▸ DOCUMENT SECTION:
Economic Performance in General
According to Weisbrot, in the years before Chávez was first elected—1980-1998—Venezuela's "per capita GDP actually declined by 14 percent." Adds Weisbrot, "Since 1998, the economy has had modest per capita GDP growth," and "Measuring from 2004. . . GDP per person has grown by an average of 2.5 percent annually" which has "led to a large reduction in poverty and extreme poverty, as well as numerous other gains in health care and education due to increases in social spending."
Critics often cite high inflation as an indictment of the Chávez years, yet Weisbrot notes that "as high as Venezuela's 22 percent annual rate of inflation has been (since 1998), it was much worse (34 percent) in the pre-Chávez years."
According to the CIA, the unemployment rate in Venezuela in 1999, when Chávez was sworn into office, was 18 percent. In 2011 it was 8.2 percent. Urban unemployment in 2009 was 8th in the region, better than Colombia, Chile, Argentina, Ecuador, Paraguay, Brazil, and Peru.
A January 23rd opinion piece in the New York Times complained that Chávez had saddled his country "With dwindling productivity, an overvalued currency and an enormous foreign debt load." Leave aside for the moment that these accusations apply to the United States as well, and consider that "real GDP per capita, which is mostly driven by productivity growth, expanded by 24 percent since 2004." It's true that Venezuela's currency is overvalued, but nonetheless its external debt burden is lower than those of Brazil, Mexico, Argentina, and Colombia, lower than virtually all the European countries, and far lower than the external debt of the USA. The interest burden of Venezuela's foreign debt, as a percentage of its public sector export earnings "is also not very high—peaking in 2012 at about 3% of export earnings," according to Weisbrot.

▸ MATERIAL SUPPLIED:
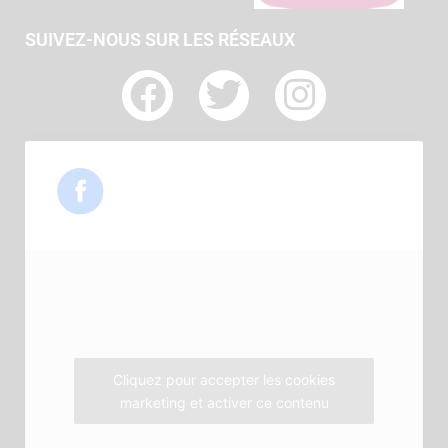
SUIVEZ-NOUS SUR LES RÉSEAUX
F
T
I
a
w
n
c
i
s
e
t
t
b
t
a
o
e
g
o
r
r
k
a
m
Cliquez pour accepter les cookies
marketing et activer ce contenu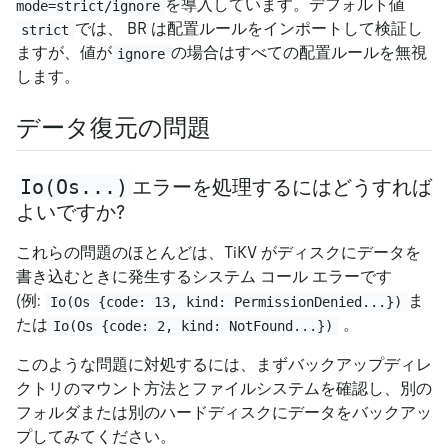
を導入しています。デフォルト値
mode=strict/ignore
では、 BR は配置ルールをインポートして検証し
strict
ますが、値が
の場合はすべての配置ルールを無視
ignore
します。
データ復元の問題
Io(Os...)
エラーを処理するにはどうすれば
よいですか?
これらの問題のほとんどは、TiKV がディスクにデータを
書き込むときに発生するシステム コール エラーです
(例:
ま
Io(Os {code: 13, kind: PermissionDenied...})
たは
。
Io(Os {code: 2, kind: NotFound...})
このような問題に対処するには、まずバックアップディレ
クトリのマウント方法とファイルシステムを確認し、別の
フォルダまたは別のハードディスクにデータをバックアッ
プしてみてください。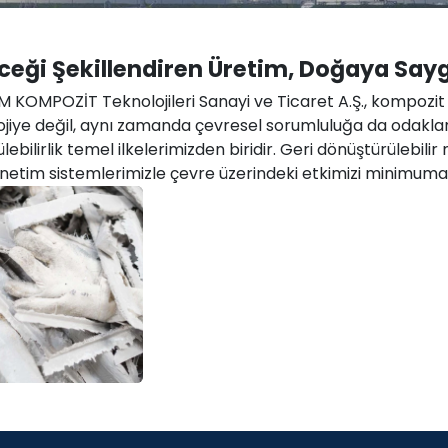
ceği Şekillendiren Üretim, Doğaya Sayg
 KOMPOZİT Teknolojileri Sanayi ve Ticaret A.Ş., kompozit
ojiye değil, aynı zamanda çevresel sorumluluğa da odaklan
lebilirlik temel ilkelerimizden biridir. Geri dönüştürülebili
önetim sistemlerimizle çevre üzerindeki etkimizi minimuma 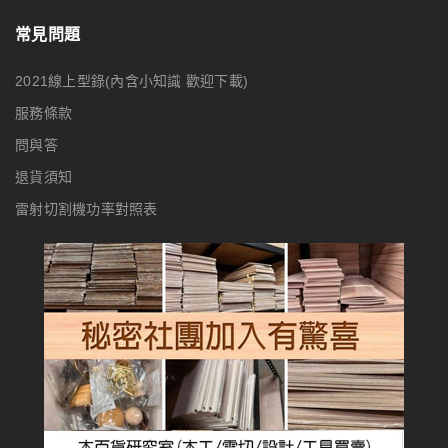
常見問題
2021線上型錄(內含小知識 歡迎下載)
服務條款
問與答
退貨須知
雷射切割機功率對照表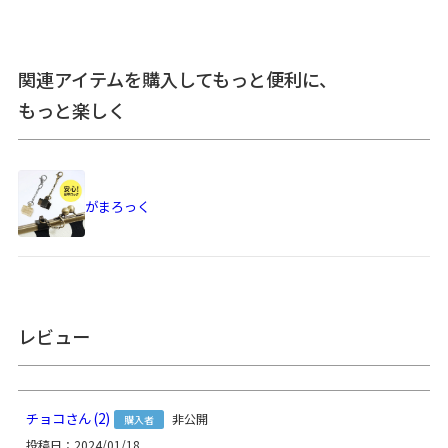
＞納期についてのご案内
関連アイテムを購入してもっと便利に、
備考
CORDURA(R)は、耐久性に優れたファブリックに対するイン
もっと楽しく
ビスタ（INVISTA）社の登録商標です。
テフロン(R)はデュポン社の登録商標です。
※撥水効果がありますが、水に濡れた際は必ず拭き取ってく
がまろっく
ださい。がま口部分に紙紐を使用しているため、がま口部分
の水濡れにご注意ください。※撥水効果はその特性上、使用
頻度と共に徐々に低下していきます。※商品の仕様や価格は
予告なく変更する場合があります。※がま口はその特性上、
荷物の大きさや重さで強い力が加わると口金が開きやすくな
ります。※内寸外寸ともに実寸で表記しています。※生地の
レビュー
種類によって表記のサイズと誤差が生じる場合があります。
※置いた状態で測っているので多少の誤差があります。※手
づくりのため個体差があります。※スマートフォンやモニタ
ー環境によって実際の色と異なって見える場合があります。
チョコ
2
非公開
あらかじめご了承ください。
購入者
投稿日
2024/01/18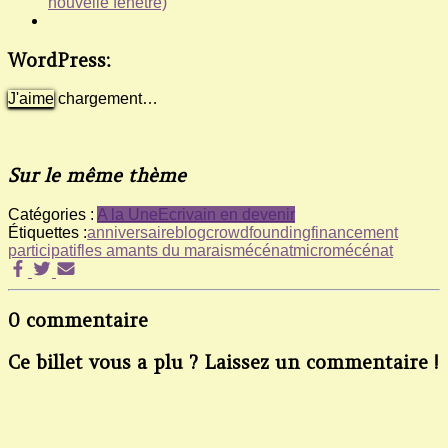
nouvelle fenêtre)
WordPress:
J'aime
chargement…
Sur le même thème
Catégories :
A la Une
Ecrivain en devenir
Étiquettes :
anniversaire
blog
crowdfounding
financement
participatif
les amants du marais
mécénat
micromécénat
0 commentaire
Ce billet vous a plu ? Laissez un commentaire !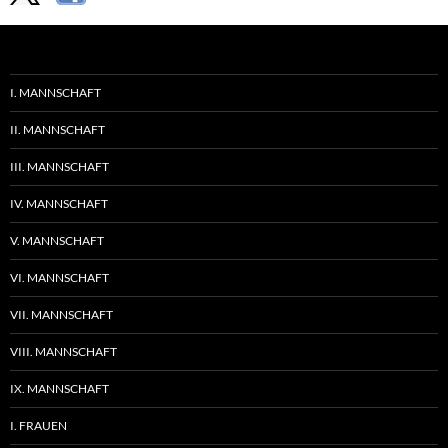
I. MANNSCHAFT
II. MANNSCHAFT
III. MANNSCHAFT
IV. MANNSCHAFT
V. MANNSCHAFT
VI. MANNSCHAFT
VII. MANNSCHAFT
VIII. MANNSCHAFT
IX. MANNSCHAFT
I. FRAUEN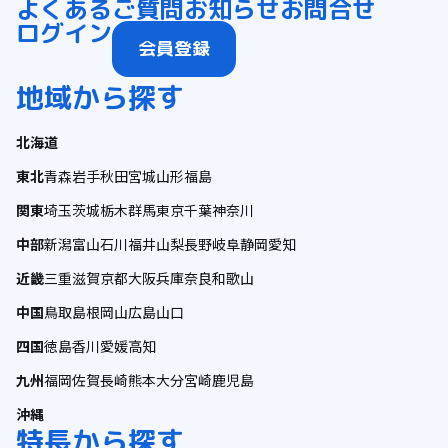
よくあるご質問
お知らせ
お問合せ
ログイン
会員登録
地域から探す
北海道
東北
青森
岩手
秋田
宮城
山形
福島
関東
埼玉
茨城
栃木
群馬
東京
千葉
神奈川
中部
新潟
富山
石川
福井
山梨
長野
岐阜
静岡
愛知
近畿
三重
滋賀
京都
大阪
兵庫
奈良
和歌山
中国
鳥取
島根
岡山
広島
山口
四国
徳島
香川
愛媛
高知
九州
福岡
佐賀
長崎
熊本
大分
宮崎
鹿児島
沖縄
特長から探す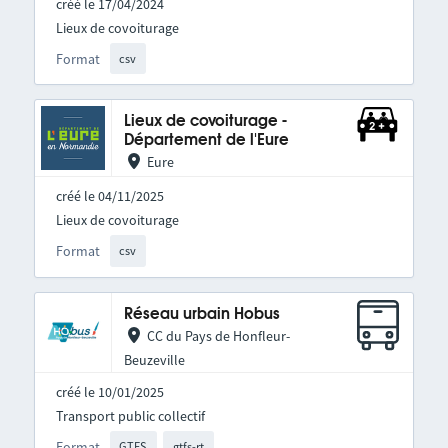
créé le 17/04/2024
Lieux de covoiturage
Format
csv
Lieux de covoiturage -
Département de l'Eure
Eure
créé le 04/11/2025
Lieux de covoiturage
Format
csv
Réseau urbain Hobus
CC du Pays de Honfleur-
Beuzeville
créé le 10/01/2025
Transport public collectif
Format
GTFS
gtfs-rt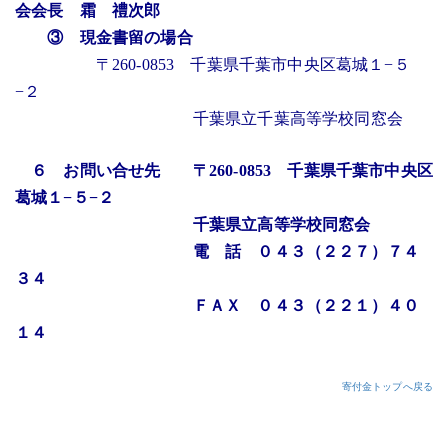
会会長 霜 禮次郎
③ 現金書留の場合
〒260-0853 千葉県千葉市中央区葛城１−５
−２
千葉県立千葉高等学校同窓会
６ お問い合せ先 〒260-0853 千葉県千葉市中央区
葛城１−５−２
千葉県立高等学校同窓会
電 話 ０４３（２２７）７４
３４
ＦＡＸ ０４３（２２１）４０
１４
寄付金
トップ
へ戻る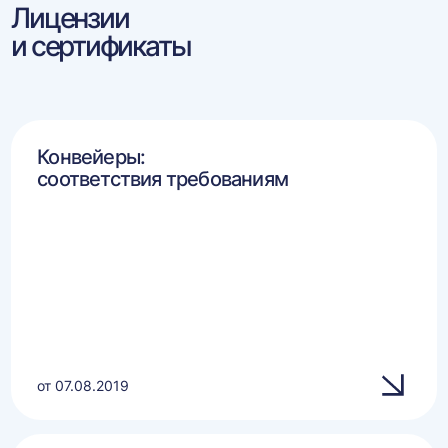
Лицензии
и сертификаты
Конвейеры:
соответствия требованиям
от 07.08.2019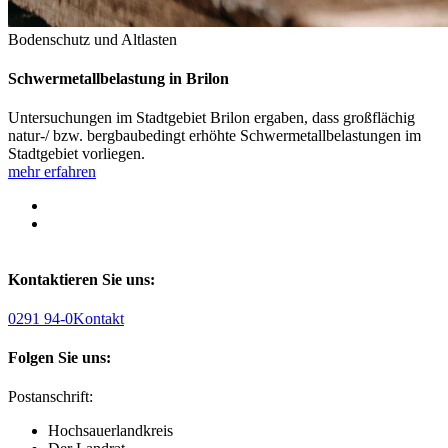
Bodenschutz und Altlasten
Schwermetallbelastung in Brilon
Untersuchungen im Stadtgebiet Brilon ergaben, dass großflächig
natur-/ bzw. bergbaubedingt erhöhte Schwermetallbelastungen im
Stadtgebiet vorliegen.
mehr erfahren
Kontaktieren Sie uns:
0291 94-0
Kontakt
Folgen Sie uns:
Postanschrift:
Hochsauerlandkreis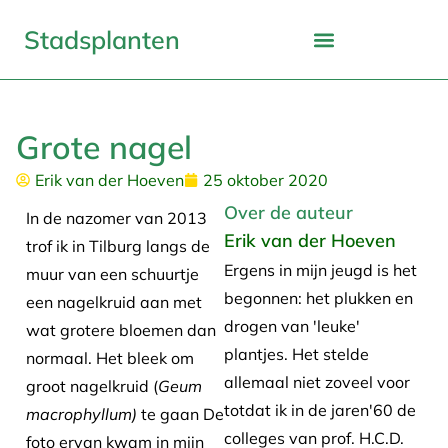
Stadsplanten
Grote nagel
Erik van der Hoeven
25 oktober 2020
Over de auteur
In de nazomer van 2013
Erik van der Hoeven
trof ik in Tilburg langs de
Ergens in mijn jeugd is het
muur van een schuurtje
begonnen: het plukken en
een nagelkruid aan met
drogen van 'leuke'
wat grotere bloemen dan
plantjes. Het stelde
normaal. Het bleek om
allemaal niet zoveel voor
groot nagelkruid (
Geum
totdat ik in de jaren'60 de
macrophyllum)
te gaan De
colleges van prof. H.C.D.
foto ervan kwam in mijn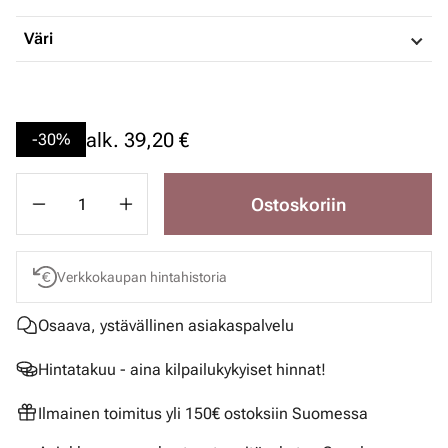
Väri
alk.
39,20 €
-30%
Ostoskoriin
Verkkokaupan hintahistoria
Osaava, ystävällinen asiakaspalvelu
Hintatakuu - aina kilpailukykyiset hinnat!
Ilmainen toimitus yli 150€ ostoksiin Suomessa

▸ WHAT YOU SHOULD DO: Quote everything from "Critics often cite" down to "Brazil, and Peru." in the passage on Venezuela's economic performance. The listing has no connection to the passage on Venezuela's economy.

▸ FINAL ANSWER:
Critics often cite high inflation as an indictment of the Chávez years, yet Weisbrot notes that "as high as Venezuela's 22 percent annual rate of inflation has been (since 1998), it was much worse (34 percent) in the pre-Chávez years."
According to the CIA, the unemployment rate in Venezuela in 1999, when Chávez was sworn into office, was 18 percent. In 2011 it was 8.2 percent. Urban unemployment in 2009 was 8th in the region, better than Colombia, Chile, Argentina, Ecuador, Paraguay, Brazil, and Peru.